• [RECORDS PROVIDED]

** START **

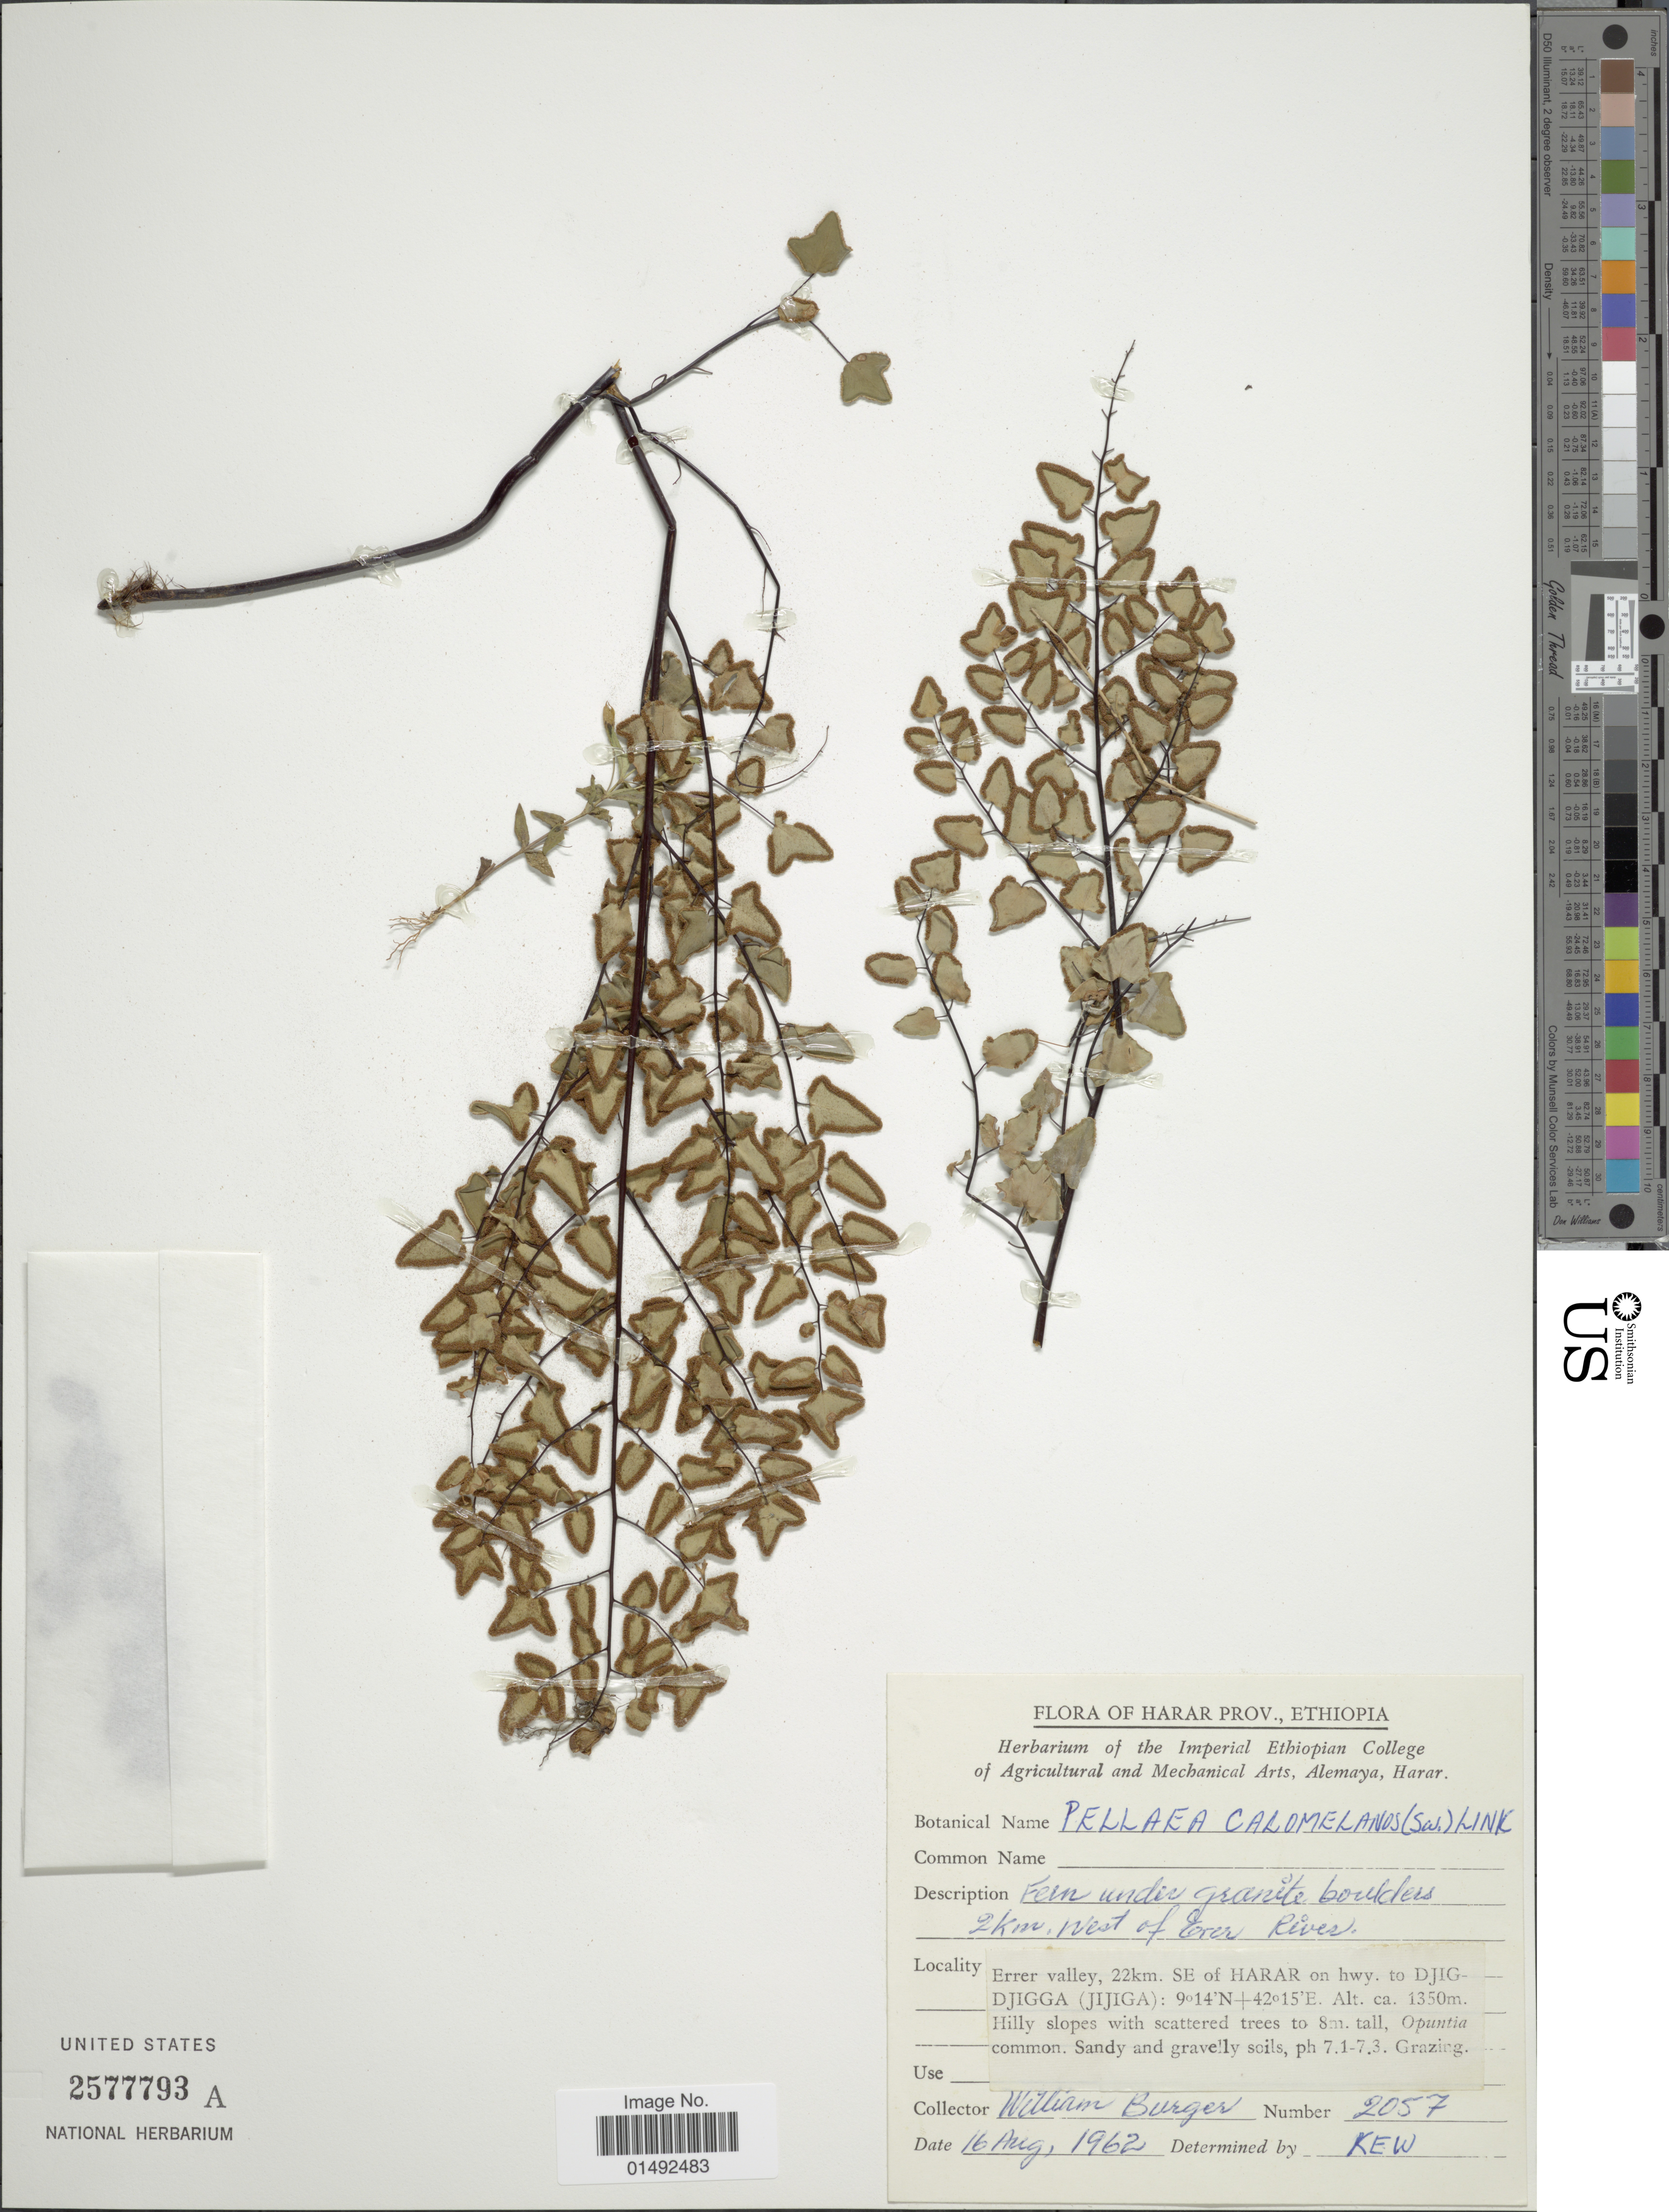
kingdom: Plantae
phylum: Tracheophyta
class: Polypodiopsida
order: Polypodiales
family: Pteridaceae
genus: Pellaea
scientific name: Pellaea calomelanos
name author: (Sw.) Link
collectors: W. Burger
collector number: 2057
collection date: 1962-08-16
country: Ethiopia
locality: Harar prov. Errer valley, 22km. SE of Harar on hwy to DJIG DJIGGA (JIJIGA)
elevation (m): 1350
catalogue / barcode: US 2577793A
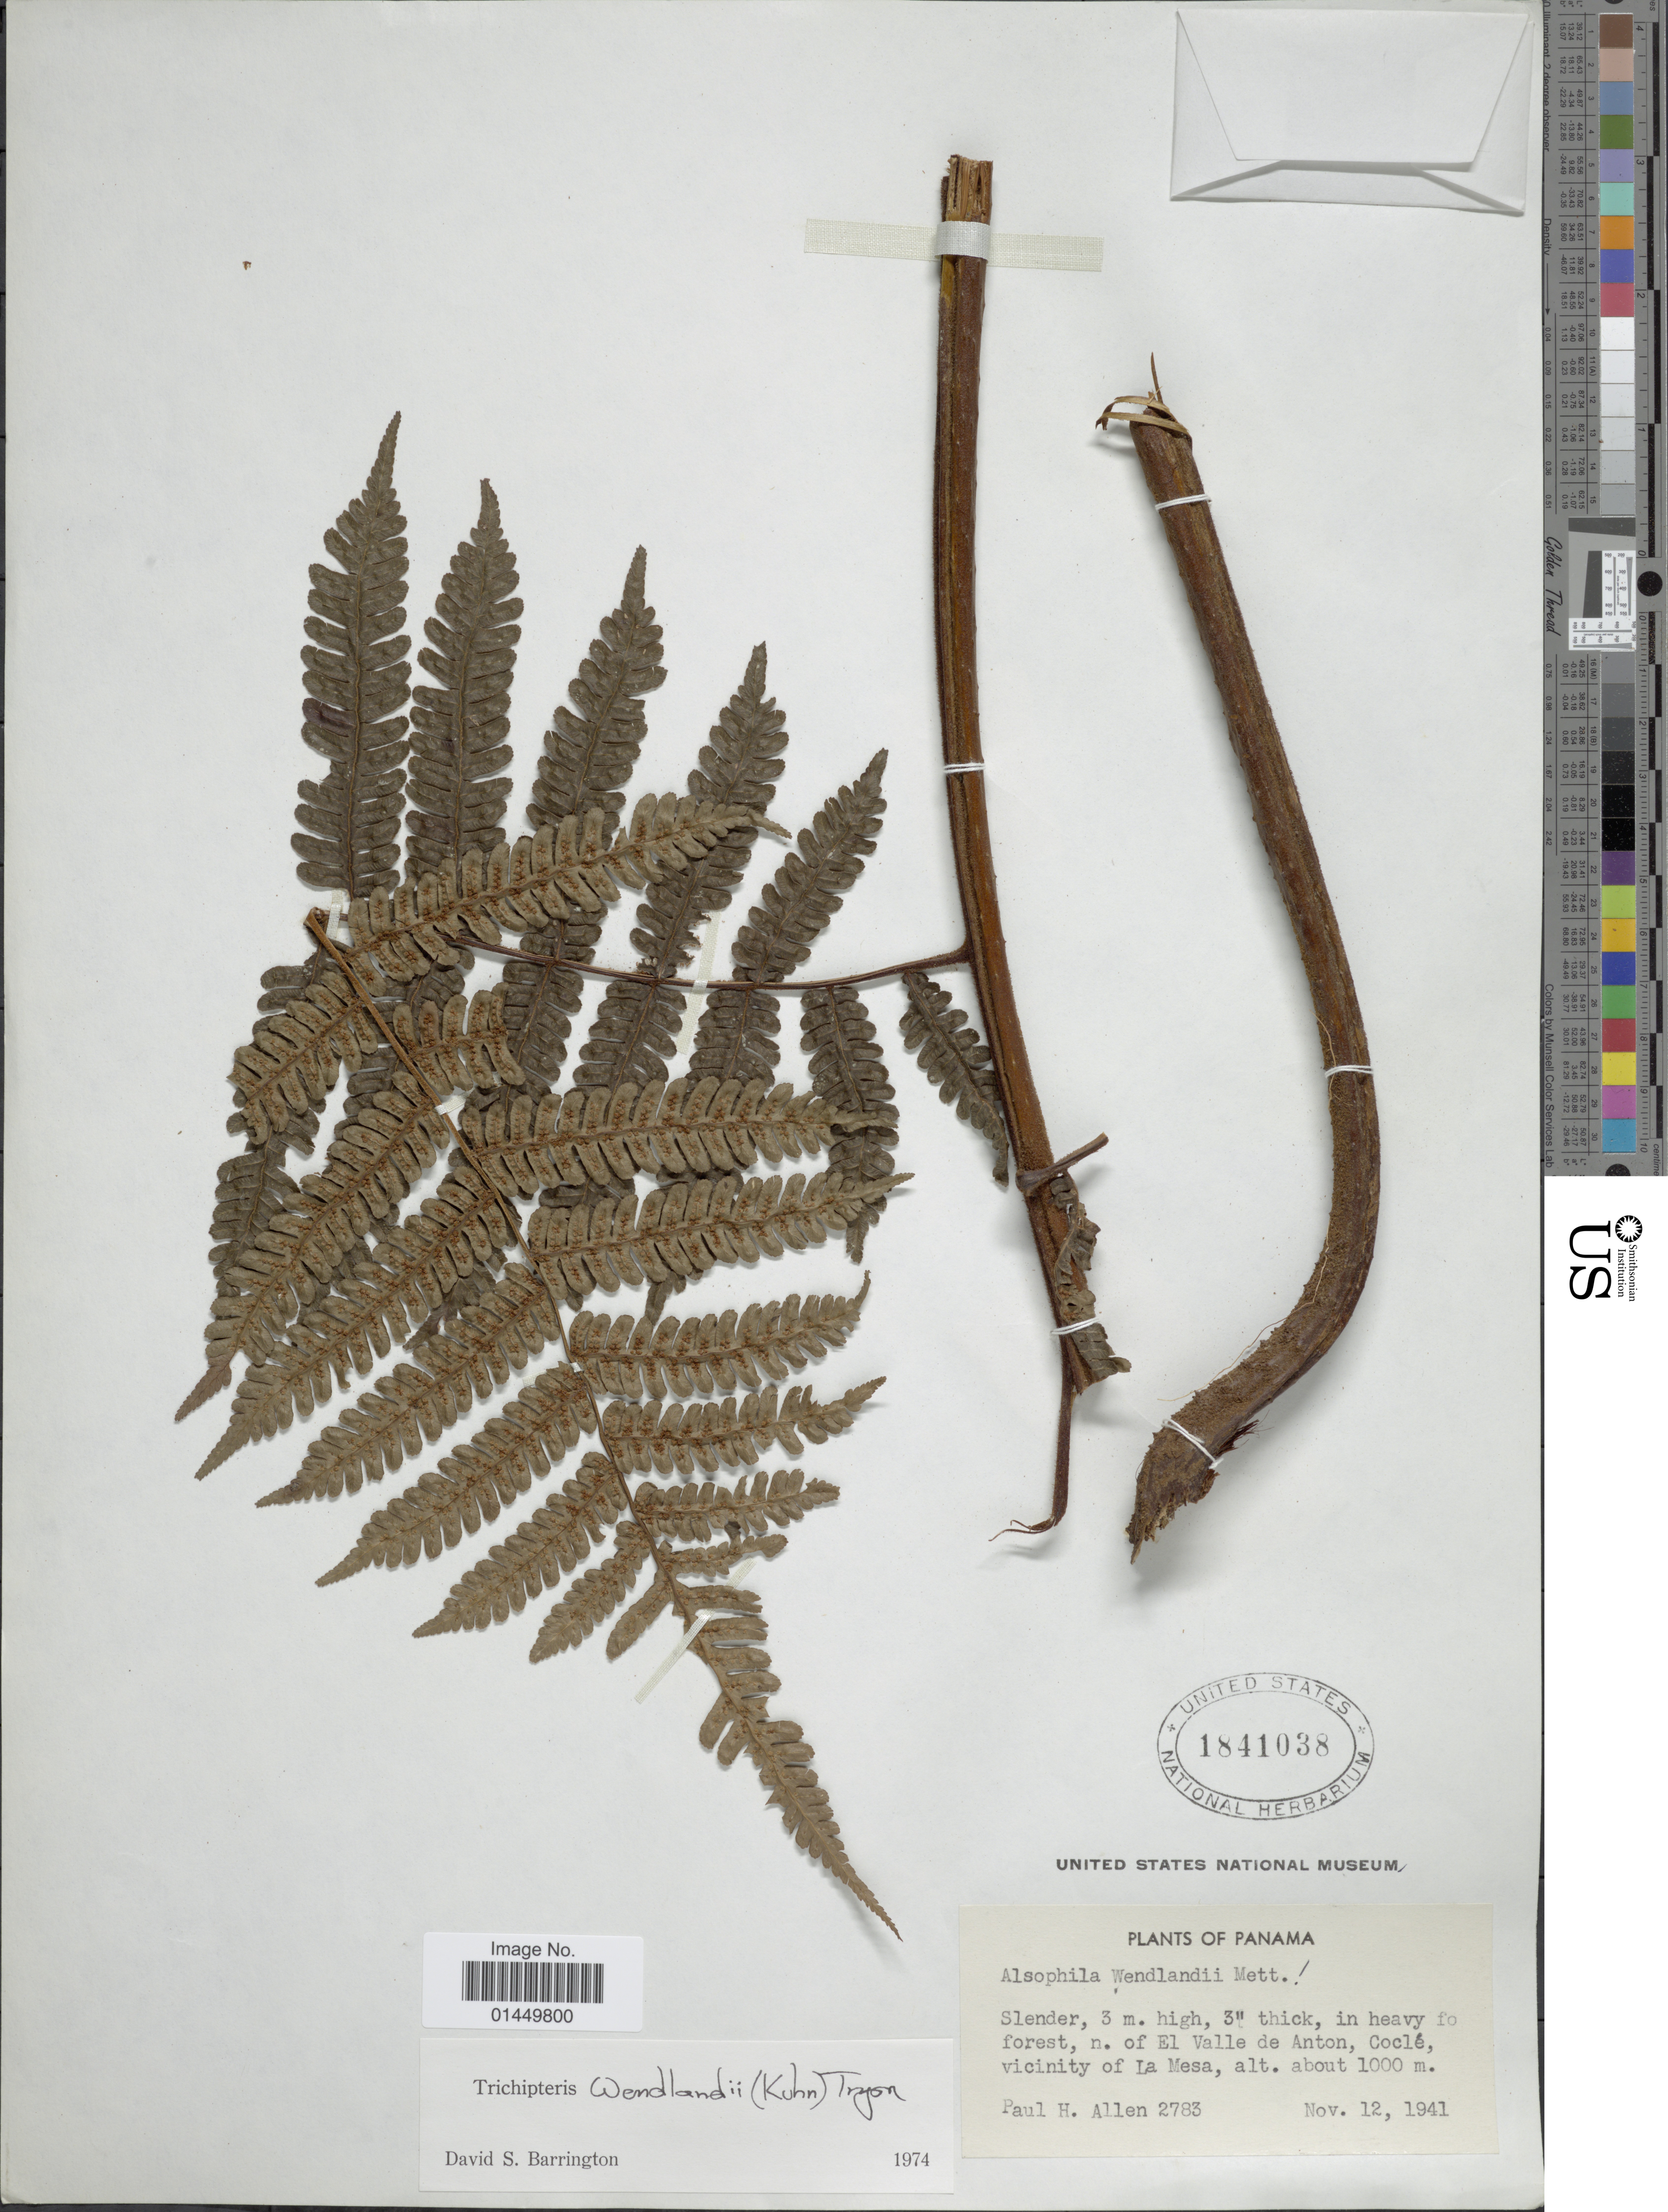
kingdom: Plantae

** END **

• [THE TASK] Copy every line of the material above word for word, leaving out the pictures.

• [THE REPLY]
kingdom: Plantae
phylum: Tracheophyta
class: Polypodiopsida
order: Polypodiales
family: Pteridaceae
genus: Pellaea
scientific name: Pellaea calomelanos
name author: (Sw.) Link
collectors: W. Burger
collector number: 2057
collection date: 1962-08-16
country: Ethiopia
locality: Harar prov. Errer valley, 22km. SE of Harar on hwy to DJIG DJIGGA (JIJIGA)
elevation (m): 1350
catalogue / barcode: US 2577793A
kingdom: Plantae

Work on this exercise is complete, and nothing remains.